Legislator Dorong Standardisasi Harga Karet

Anggota Komisi IV DPR RI Susi Syahdona Marleny Bachsin menilai perlu ada harga standar bagi komoditas karet yang selama ini mengalami penurunan yang siginifikan, sehingga merugikan petani karet yang mengandalkan hasil jual karet sebagai penghasilan. Selain itu, dengan adanya harga standar karet, maka petani akan lebih nyaman dengan harga-harga karet yang ada tersebut. Ia pun mendorong adanya standardisasi harga karet.

“Memang pada tahun 2016 lalu, harga karet sempat tinggi. Kemudian terus mengalami penurunan hingga sampai saat ini mencapai Rp 5.500 hingga Rp 6.000. Hal inilah yang membuat petani mengalami kerisauan,” ungkap Dona saat pertemuan Tim Kunjungan Kerja Spesifik Komisi IV DPR RI dengan Masyarakat Desa Surau, Kecamatan Taba Penanjung, Kabupaten Bengkulu Tengah (Benteng), Provinsi Bengkulu, baru-baru ini.

Penurunan harga komoditas karet dampaknya sangat dirasakan oleh masyarakat, terutama bagi masyarakat yang mata pencahariannya hanya mengdandalkan hasil dari menyadap karet. Hal ini, tentu harus menjadi perhatian serius pemerintah, agar masyarakat tidak terlalu terkena dampaknya akibat penurunan harga komoditas karet tersebut.

Pada kesempatan yang sama, Anggota Komisi IV DPR RI Oo Sutisna mengusulkan agar harga karet bisa diatur seperti harga beras dan harga jagung yang memiliki Harga Eceran Tertinggi (HET), sehingga nantinya harga karet akan bisa disesuaikan seperti harga-harga komoditas beras dan jagung yang menggunakan HET.

“Beras dan jagung kan ada HET-nya, karet yang merupakan hasil perkebunan juga harus memiliki HET. Kita tidak ingin petani karet terus mengalami penurunan harga karet yang signifikan. Negara ini harus bertanggung jawab, kan tugas negera melindungi dan mensejahterakan rakyatnya. Perkebunan juga wajib ada HET-nya untuk melindungi rakyatnya,” ujarnya.

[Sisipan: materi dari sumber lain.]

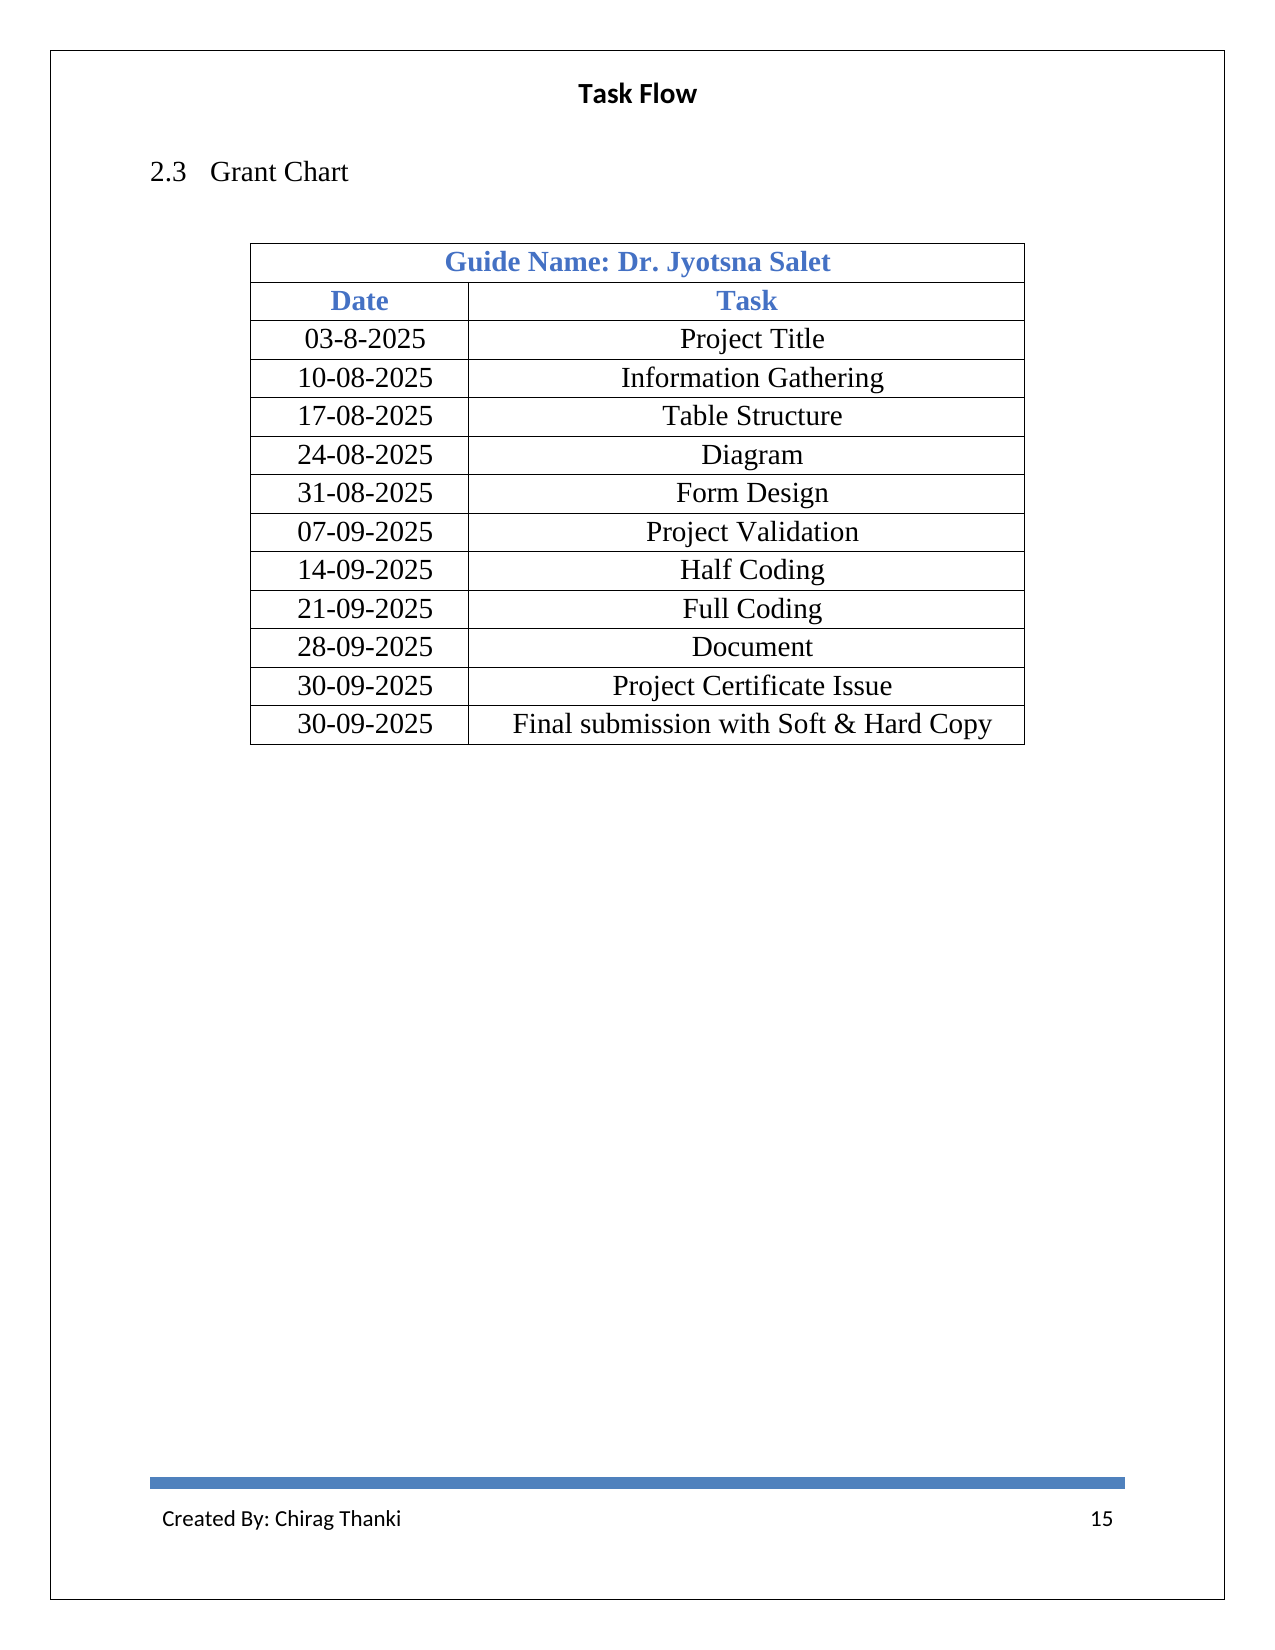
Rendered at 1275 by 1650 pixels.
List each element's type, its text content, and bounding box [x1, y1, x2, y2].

table_cell 10-08-2025 [251, 360, 468, 397]
table_cell Project Title [469, 321, 1024, 359]
table_cell 03-8-2025 [251, 321, 468, 359]
table_cell Form Design [469, 475, 1024, 513]
table_cell 17-08-2025 [251, 398, 468, 436]
table_cell Final submission with Soft & Hard Copy [469, 706, 1024, 743]
table_cell 30-09-2025 [251, 706, 468, 743]
table_cell Half Coding [469, 552, 1024, 590]
table_cell Date [251, 283, 468, 320]
table_cell Table Structure [469, 398, 1024, 436]
table_cell Diagram [469, 437, 1024, 474]
table_cell 07-09-2025 [251, 514, 468, 551]
table_cell 21-09-2025 [251, 591, 468, 628]
table_cell Project Certificate Issue [469, 668, 1024, 705]
table_cell 24-08-2025 [251, 437, 468, 474]
table_cell Document [469, 629, 1024, 667]
table_cell 28-09-2025 [251, 629, 468, 667]
table_cell Project Validation [469, 514, 1024, 551]
table_cell Information Gathering [469, 360, 1024, 397]
subtitle Grant Chart [150, 154, 1125, 188]
table_cell 31-08-2025 [251, 475, 468, 513]
table_cell 30-09-2025 [251, 668, 468, 705]
table_cell Task [469, 283, 1024, 320]
table_cell Full Coding [469, 591, 1024, 628]
table_cell 14-09-2025 [251, 552, 468, 590]
table_header Guide Name: Dr. Jyotsna Salet [251, 244, 1024, 282]
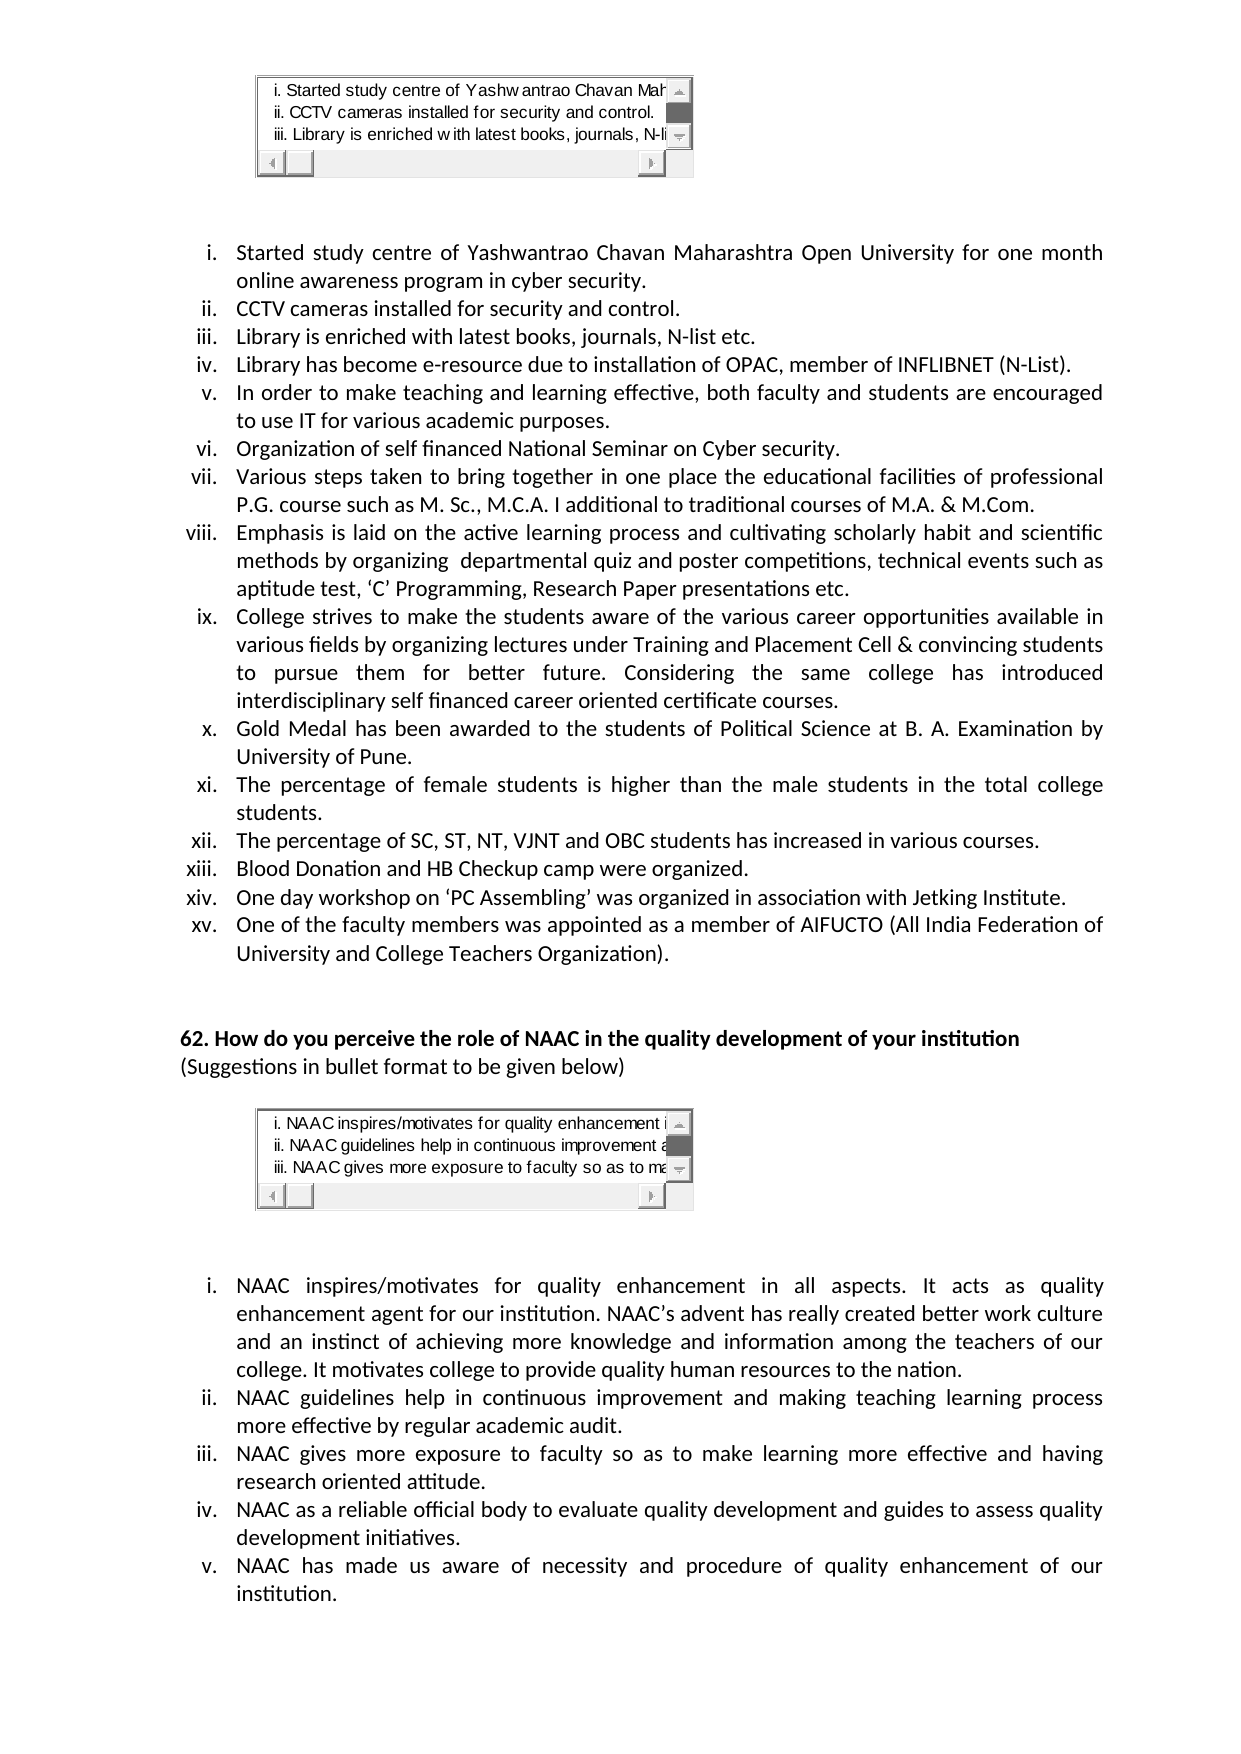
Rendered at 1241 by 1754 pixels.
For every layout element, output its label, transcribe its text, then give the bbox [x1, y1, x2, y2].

Lebih lanjut, Oo Sutisna menegaskan bahwa HET ini harus menjadi pemikiran bersama dan harus didiskusikan bersama. HET ini bisa pada penekanan pada industri sehingga tidak terlalu jatuh atauh ada subsisdi dari negara.

Dari hasil data Riset Perkebunan Nusantara, menunjukkan bahwa produksi karet di Indonesia saat ini tercatat sebesar 3,2 juta ton per tahun. Namun, dari jumlah tersebut, yang bisa diserap di dalam negeri hanya 18 persen dan sisanya untuk keperluan ekspor. Penurunan harga karet ini juga dirasakan oleh berapa negara yang memiliki perkebunan karet.

Sebagaimana data Tokyo Commodity Exchange (Tocom), harga latar level 206,80 yen per kilogram (kg) pada 4 Januari 2018 lalu. Pada November, harga karet tenggelam hingga 155,2 yen per kilogram (kg) pada 26 November 2018. Sedangkan pada 11 Januari 2019, harga karet ada di angka 183,2 yen per kg.